# [Activity]
Retype, word for word, each line between the lines holding "154: (181, 169)" and "191: (229, 303)", inclusive, and leave the rest of the data alone.

# [Raw data]
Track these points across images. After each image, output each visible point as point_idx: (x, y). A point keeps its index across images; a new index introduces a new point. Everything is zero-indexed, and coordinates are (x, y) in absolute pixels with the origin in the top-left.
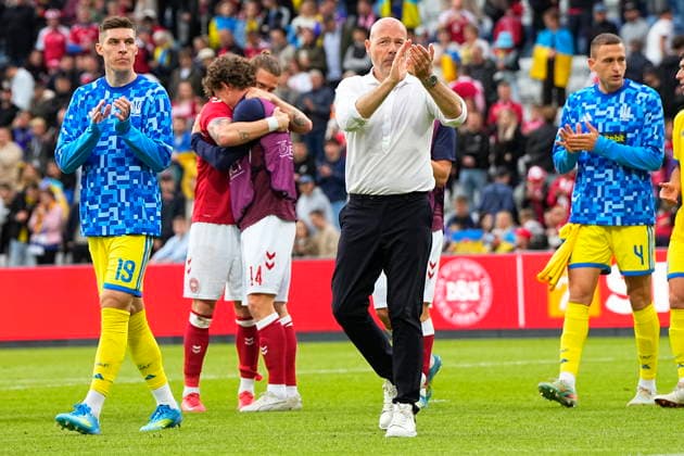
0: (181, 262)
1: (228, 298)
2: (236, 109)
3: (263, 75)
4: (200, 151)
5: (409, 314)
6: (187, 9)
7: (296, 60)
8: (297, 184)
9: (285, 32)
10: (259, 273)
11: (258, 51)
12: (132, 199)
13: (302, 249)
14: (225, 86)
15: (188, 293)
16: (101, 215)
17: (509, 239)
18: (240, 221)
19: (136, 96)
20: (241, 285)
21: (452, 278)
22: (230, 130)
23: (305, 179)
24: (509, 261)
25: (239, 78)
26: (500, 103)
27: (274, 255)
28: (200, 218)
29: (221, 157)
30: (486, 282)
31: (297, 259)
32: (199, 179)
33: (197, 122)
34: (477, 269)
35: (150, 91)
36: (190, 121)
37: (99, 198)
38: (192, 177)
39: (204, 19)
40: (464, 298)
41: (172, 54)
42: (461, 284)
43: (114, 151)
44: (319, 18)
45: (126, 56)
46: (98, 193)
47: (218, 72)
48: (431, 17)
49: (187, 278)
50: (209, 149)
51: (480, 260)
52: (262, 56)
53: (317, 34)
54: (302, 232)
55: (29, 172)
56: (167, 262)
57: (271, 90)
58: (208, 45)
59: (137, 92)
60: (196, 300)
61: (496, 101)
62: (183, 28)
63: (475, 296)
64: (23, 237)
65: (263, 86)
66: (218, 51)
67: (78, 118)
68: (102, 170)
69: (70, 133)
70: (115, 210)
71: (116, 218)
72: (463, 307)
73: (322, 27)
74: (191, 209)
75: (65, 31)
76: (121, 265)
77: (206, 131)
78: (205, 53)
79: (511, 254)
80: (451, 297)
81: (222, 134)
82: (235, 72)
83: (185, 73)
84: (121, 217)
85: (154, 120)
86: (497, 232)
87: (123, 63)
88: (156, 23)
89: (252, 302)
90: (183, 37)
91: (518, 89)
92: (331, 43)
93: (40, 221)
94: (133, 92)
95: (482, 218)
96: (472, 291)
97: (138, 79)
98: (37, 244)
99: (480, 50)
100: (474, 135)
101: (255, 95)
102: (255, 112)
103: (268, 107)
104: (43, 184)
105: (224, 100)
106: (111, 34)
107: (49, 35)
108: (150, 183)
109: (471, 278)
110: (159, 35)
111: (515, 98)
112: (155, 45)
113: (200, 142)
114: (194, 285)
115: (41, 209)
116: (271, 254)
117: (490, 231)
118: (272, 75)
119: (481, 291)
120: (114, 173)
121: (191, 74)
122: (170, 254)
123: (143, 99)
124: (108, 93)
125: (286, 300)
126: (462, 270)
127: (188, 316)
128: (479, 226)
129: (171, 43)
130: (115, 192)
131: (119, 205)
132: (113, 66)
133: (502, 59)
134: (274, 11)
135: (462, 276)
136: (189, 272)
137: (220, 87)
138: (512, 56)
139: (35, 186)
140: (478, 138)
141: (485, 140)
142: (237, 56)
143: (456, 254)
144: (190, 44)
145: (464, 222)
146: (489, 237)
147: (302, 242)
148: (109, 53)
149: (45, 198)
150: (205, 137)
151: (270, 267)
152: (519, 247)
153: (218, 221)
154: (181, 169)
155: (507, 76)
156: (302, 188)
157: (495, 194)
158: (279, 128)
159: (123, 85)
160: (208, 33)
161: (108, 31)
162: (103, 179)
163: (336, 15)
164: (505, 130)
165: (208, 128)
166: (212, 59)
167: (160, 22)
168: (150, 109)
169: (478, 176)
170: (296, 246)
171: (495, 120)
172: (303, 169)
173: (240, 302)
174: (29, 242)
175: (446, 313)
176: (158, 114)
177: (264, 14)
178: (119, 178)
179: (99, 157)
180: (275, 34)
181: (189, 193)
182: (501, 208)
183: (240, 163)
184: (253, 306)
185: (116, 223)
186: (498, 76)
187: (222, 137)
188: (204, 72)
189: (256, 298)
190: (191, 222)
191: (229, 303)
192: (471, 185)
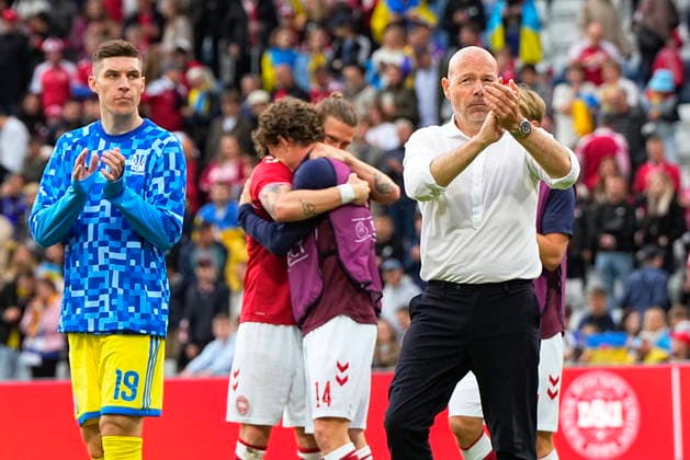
0: (223, 375)
1: (287, 424)
2: (298, 173)
3: (333, 125)
4: (250, 228)
5: (519, 447)
6: (232, 40)
7: (378, 105)
8: (381, 271)
9: (363, 70)
10: (327, 390)
11: (327, 93)
12: (127, 286)
13: (385, 358)
14: (283, 141)
15: (232, 416)
16: (88, 304)
17: (662, 345)
18: (303, 320)
19: (140, 147)
20: (304, 406)
21: (587, 397)
22: (288, 201)
23: (390, 264)
24: (663, 374)
25: (303, 130)
26: (650, 164)
27: (346, 367)
28: (251, 316)
29: (278, 237)
30: (631, 402)
31: (379, 372)
32: (250, 265)
33: (246, 190)
34: (619, 385)
35: (158, 142)
36: (236, 188)
37: (86, 282)
38: (240, 262)
39: (255, 52)
40: (601, 424)
41: (212, 98)
42: (598, 404)
43: (107, 220)
44: (409, 51)
45: (128, 95)
46: (85, 275)
47: (274, 122)
48: (559, 49)
49: (232, 396)
50: (262, 226)
51: (623, 373)
52: (332, 100)
53: (406, 72)
54: (385, 336)
55: (22, 255)
56: (204, 375)
57: (344, 145)
58: (261, 86)
59: (142, 142)
60: (244, 425)
61: (645, 160)
62: (227, 63)
63: (616, 422)
64: (14, 342)
65: (334, 140)
66: (273, 94)
67: (62, 174)
68: (90, 244)
69: (50, 194)
70: (105, 298)
71: (106, 308)
72: (600, 435)
73: (413, 63)
74: (238, 305)
75: (70, 68)
76: (119, 378)
77: (257, 202)
78: (257, 97)
79: (665, 366)
80: (584, 422)
81: (279, 204)
82: (296, 123)
83: (229, 124)
84: (112, 308)
85: (160, 181)
86: (647, 335)
87: (123, 104)
88: (191, 57)
89: (320, 428)
90: (228, 76)
91: (675, 146)
92: (424, 84)
93: (35, 320)
94: (136, 142)
95: (625, 318)
96: (612, 414)
97: (144, 126)
98: (32, 351)
99: (624, 94)
100: (616, 207)
101: (324, 154)
102: (323, 176)
103: (341, 171)
104: (42, 271)
105: (282, 160)
106: (109, 64)
107: (48, 73)
108: (153, 265)
109: (610, 396)
110: (195, 73)
111: (671, 159)
112: (189, 86)
113: (251, 217)
114: (242, 405)
115: (37, 305)
116: (343, 365)
117: (637, 333)
118: (345, 126)
119: (624, 413)
120: (106, 249)
121: (237, 127)
122: (210, 363)
123: (148, 152)
124: (102, 143)
125: (364, 426)
126: (599, 387)
127: (234, 447)
128: (621, 328)
129: (211, 83)
130: (106, 274)
131: (110, 292)
132: (110, 107)
133: (655, 106)
134: (349, 42)
135: (599, 393)
136: (235, 388)
137: (276, 143)
138: (670, 102)
139: (30, 274)
140: (620, 211)
141: (630, 213)
142: (298, 101)
143: (592, 364)
144: (236, 86)
145: (601, 322)
146: (635, 343)
147: (385, 348)
148: (105, 90)
149: (43, 290)
150: (257, 210)
151: (342, 382)
152: (676, 355)
153: (276, 320)
154: (224, 251)
155: (663, 129)
156: (387, 276)
157: (644, 283)
158: (355, 200)
159: (123, 133)
160: (260, 71)
161: (106, 61)
162: (91, 257)
163: (431, 47)
164: (658, 199)
165: (261, 197)
166: (264, 105)
167: (197, 57)
168: (156, 165)
169: (622, 262)
170: (377, 354)
171: (643, 186)
172: (387, 251)
173: (303, 428)
174: (21, 348)
175: (578, 444)
176: (167, 174)
177: (336, 45)
178: (112, 255)
179: (86, 227)
180: (350, 72)
181: (234, 282)
182: (651, 304)
183: (303, 245)
184: (320, 433)
185: (106, 315)
186: (648, 128)
187: (279, 209)
188: (254, 122)
189: (324, 423)
190: (239, 321)
191: (290, 430)
192: (612, 273)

# [Written solution]
154: (181, 169)
155: (507, 76)
156: (302, 188)
157: (495, 194)
158: (279, 128)
159: (123, 85)
160: (208, 33)
161: (108, 31)
162: (103, 179)
163: (336, 15)
164: (505, 130)
165: (208, 128)
166: (212, 59)
167: (160, 22)
168: (150, 109)
169: (478, 176)
170: (296, 246)
171: (495, 120)
172: (303, 169)
173: (240, 302)
174: (29, 242)
175: (446, 313)
176: (158, 114)
177: (264, 14)
178: (119, 178)
179: (99, 157)
180: (275, 34)
181: (189, 193)
182: (501, 208)
183: (240, 163)
184: (253, 306)
185: (116, 223)
186: (498, 76)
187: (222, 137)
188: (204, 72)
189: (256, 298)
190: (191, 222)
191: (229, 303)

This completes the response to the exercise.